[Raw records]
--- Begin ---

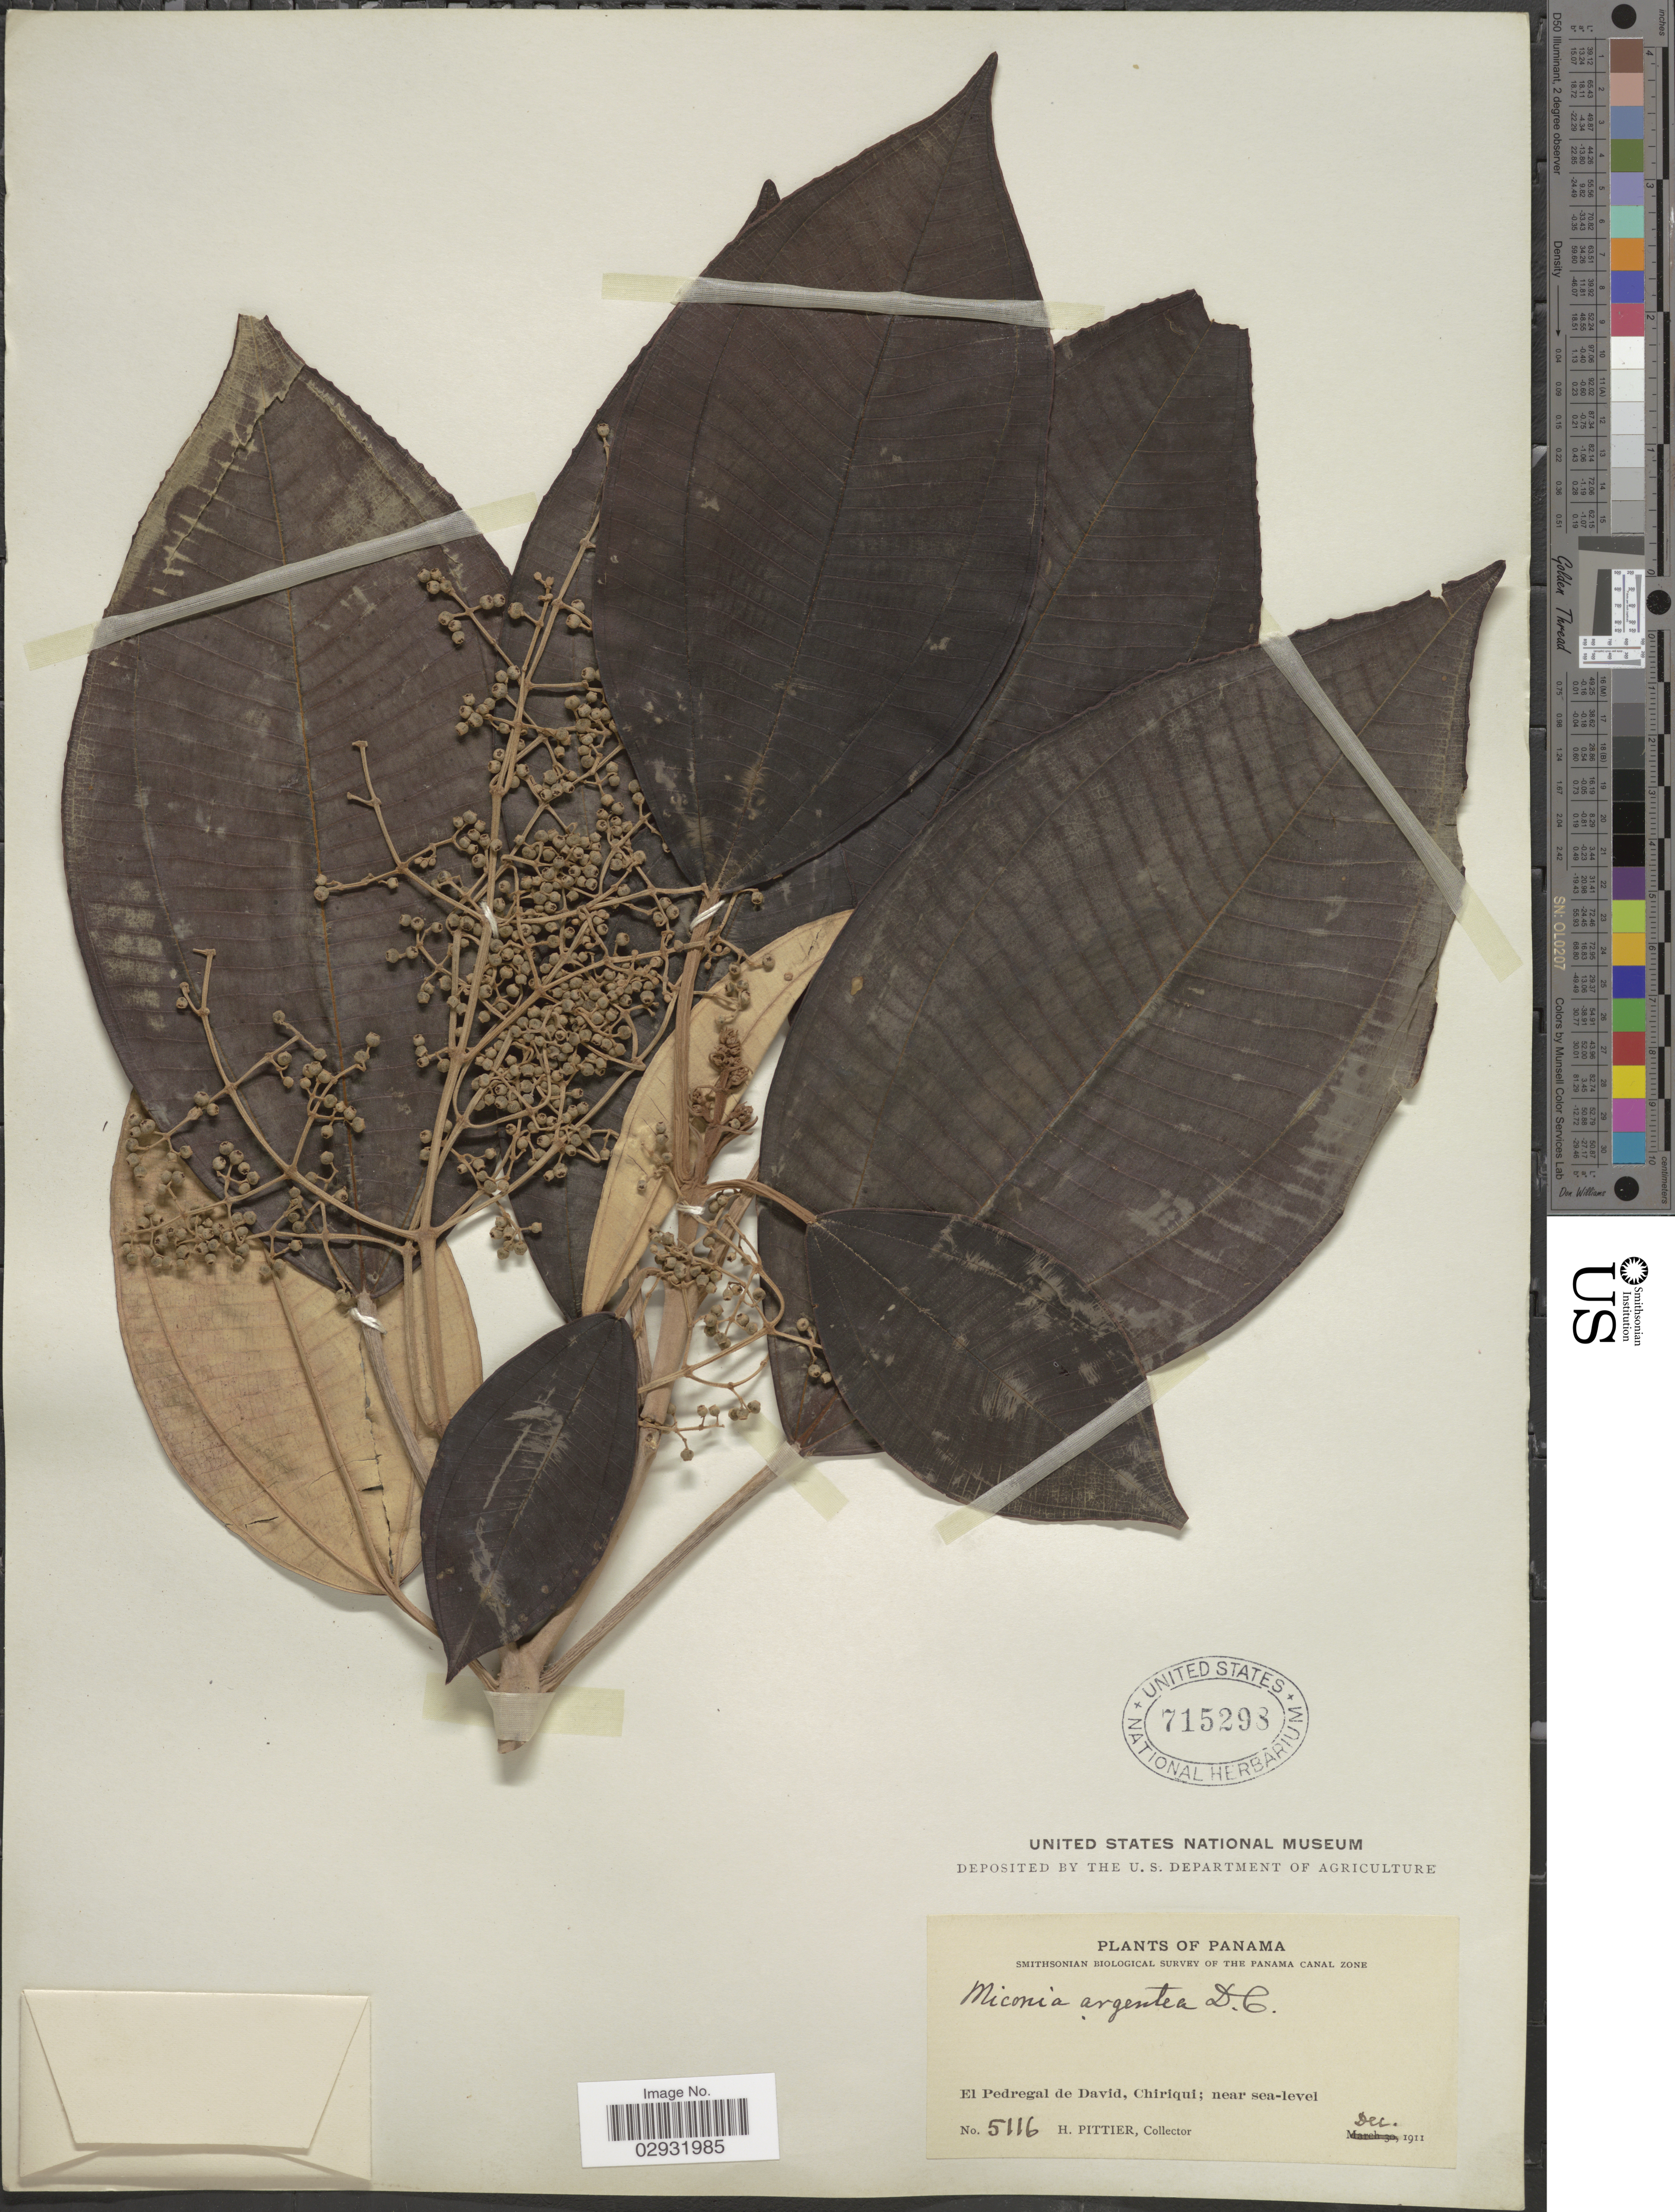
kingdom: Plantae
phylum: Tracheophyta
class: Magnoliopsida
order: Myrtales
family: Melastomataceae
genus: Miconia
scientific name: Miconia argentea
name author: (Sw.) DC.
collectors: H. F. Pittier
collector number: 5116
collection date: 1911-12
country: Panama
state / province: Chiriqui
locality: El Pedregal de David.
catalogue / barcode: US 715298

--- End ---

# TASK DESCRIPTION
Reproduce the material from the line containing "country: Panama" through the end of the material, inclusive, substituting "site" for "locality" and leaving everything else unchanged.

# SOLUTION TO THIS TASK
country: Panama
state / province: Chiriqui
site: El Pedregal de David.
catalogue / barcode: US 715298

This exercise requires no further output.